Vuole fare un esempio di impegno virtuoso verso l’ambiente?
“Sì. Un dato che secondo me è fortemente significativo è la forestazione. In Italia, negli ultimi 20 anni, c’è stato un incremento del 20% delle foreste. Quello che succede in negativo in tanti altri Paesi – pensiamo ad esempio all’Amazzonia, territorio sfruttato al massimo con danni agli ecosistemi enormi – nel nostro piccolo in Italia avviene in positivo: le foreste sono in crescita e questo penso sia un segnale importante di attenzione dello Stato al tema dell’ambiente”.
Qual è lo “stato di salute” odierno dell’Arma dei Carabinieri?
“L’Arma dei Carabinieri, lo dico con molta serenità, è un’organizzazione che funziona bene, al netto ovviamente di qualche difetto umano. Credo che oggi sia una delle organizzazioni più vicine alla popolazione che, partendo dalla propria tradizione, si è evoluta in ragione di quelle che sono le nuove esigenze degli italiani”.

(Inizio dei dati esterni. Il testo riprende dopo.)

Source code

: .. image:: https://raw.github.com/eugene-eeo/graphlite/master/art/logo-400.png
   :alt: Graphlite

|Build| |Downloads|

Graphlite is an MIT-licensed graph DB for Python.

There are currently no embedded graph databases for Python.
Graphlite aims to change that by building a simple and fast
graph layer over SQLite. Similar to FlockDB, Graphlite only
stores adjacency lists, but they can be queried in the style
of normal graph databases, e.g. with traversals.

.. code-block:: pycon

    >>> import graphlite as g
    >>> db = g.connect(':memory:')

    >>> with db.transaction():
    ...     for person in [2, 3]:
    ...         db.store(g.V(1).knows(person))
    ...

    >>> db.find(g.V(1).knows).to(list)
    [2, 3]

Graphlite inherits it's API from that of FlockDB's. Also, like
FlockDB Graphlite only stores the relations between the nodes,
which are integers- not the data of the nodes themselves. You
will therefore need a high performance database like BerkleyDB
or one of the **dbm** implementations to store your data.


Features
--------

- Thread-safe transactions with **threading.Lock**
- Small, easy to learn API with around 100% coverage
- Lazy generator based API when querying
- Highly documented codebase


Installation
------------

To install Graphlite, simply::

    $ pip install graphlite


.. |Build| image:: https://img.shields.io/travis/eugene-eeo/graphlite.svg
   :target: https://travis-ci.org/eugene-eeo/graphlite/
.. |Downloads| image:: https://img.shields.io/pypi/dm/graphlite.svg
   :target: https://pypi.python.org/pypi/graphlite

Come sono mutate le esigenze degli italiani?
“Oggi non basta più arrestare il ladro o il rapinatore, che è un’attività che va comunque svolta. E’ necessario dare dei segnali di serenità sociale, perché gli italiani sono angosciati per il loro futuro, sono preoccupati, e quindi hanno bisogno di cercare dei punti di riferimento per avere un po’ di conforto. Anche la Chiesa è un punto di riferimento importante, così come tutte le istituzioni pubbliche, ovviamente in maniera diversa. Tra queste una delle principali è l’Arma dei Carabinieri. E questo vale da Bolzano fino a Lampedusa”.